In Western Canada, refineries process crude oil that's priced in the global market, so they have to respond to rising oil prices by adjusting gasoline and diesel prices, according to Bell.

The price of benchmark West Texas Intermediate (WTI) oil has jumped more than 45 per cent this year to around US$66 a barrel, similar to the price increase of Western Canadian Select (WCS) crude oil.

Bell points out that gas prices in most major cities, excluding Vancouver, are still lower than they were last year, because crude oil prices haven’t recovered to the levels seen in mid-2018. WTI hit a 2018 high of more than US$75 a barrel in October.

Refinery outages

Local factors such as refinery outages in North America also affect the price of gas, according to Bell, but even that impact is directly related to the action that refiners take in the global market to ensure adequate supply.

Roger McKnight, chief petroleum analyst at En-Pro International, said refinery runs – known as the utilization rate for production – in the U.S. West Coast are currently at 76 per cent. Until the rate returns to at least 80 per cent, gas prices will continue to climb, especially on the Canadian West Coast.

“There’s no end in sight. There’s only one pipeline that feeds anywhere west of the Rockies in the United States or Canada and that’s Mr. Trudeau’s Trans Mountain pipeline,” McKnight told BNN Bloomberg’s Andrew Bell in an April 18 interview.

“It would help if there was more capacity running through that Trans Mountain from Edmonton down to Burnaby, but then again, we’ve been waiting for years. We’ll probably wait a few more.”

Dan McTeague, senior petroleum analyst at Gasbuddy.com, said Canada’s inability to help ease an oil supply shortage in the global market will not help gas prices here.

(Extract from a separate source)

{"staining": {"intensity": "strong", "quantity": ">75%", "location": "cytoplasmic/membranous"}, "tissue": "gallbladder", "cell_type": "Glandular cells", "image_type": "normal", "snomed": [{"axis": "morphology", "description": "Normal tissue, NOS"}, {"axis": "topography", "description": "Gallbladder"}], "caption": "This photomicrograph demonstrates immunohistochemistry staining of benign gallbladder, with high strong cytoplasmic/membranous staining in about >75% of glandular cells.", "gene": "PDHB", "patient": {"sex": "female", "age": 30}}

“Canada’s not able to come to anyone’s rescue right now, because we have a habit in this country of blocking pipelines,” McTeague said in a phone interview.

“2019 could be the most expensive year to buy fuel in Canada, bar none, going back to 2014. This is really just a taste of what’s to come.”

Fallout from blocking Iranian oil

Experts said another problem on the horizon for the oil market is the threat of retaliation from Iran to the U.S. sanctions – such as blocking off access to the Strait of Hormuz – a key international trade route.

“The only card the regime has left to play is to block the straits. If that happens, then all bets are off,” said McTeague. 

“There are too many geopolitical issues at play here. I don’t think a [Donald] Trump tweet saying, ‘Who doesn’t like the price of gasoline?’ is going to make one bit of difference this time.”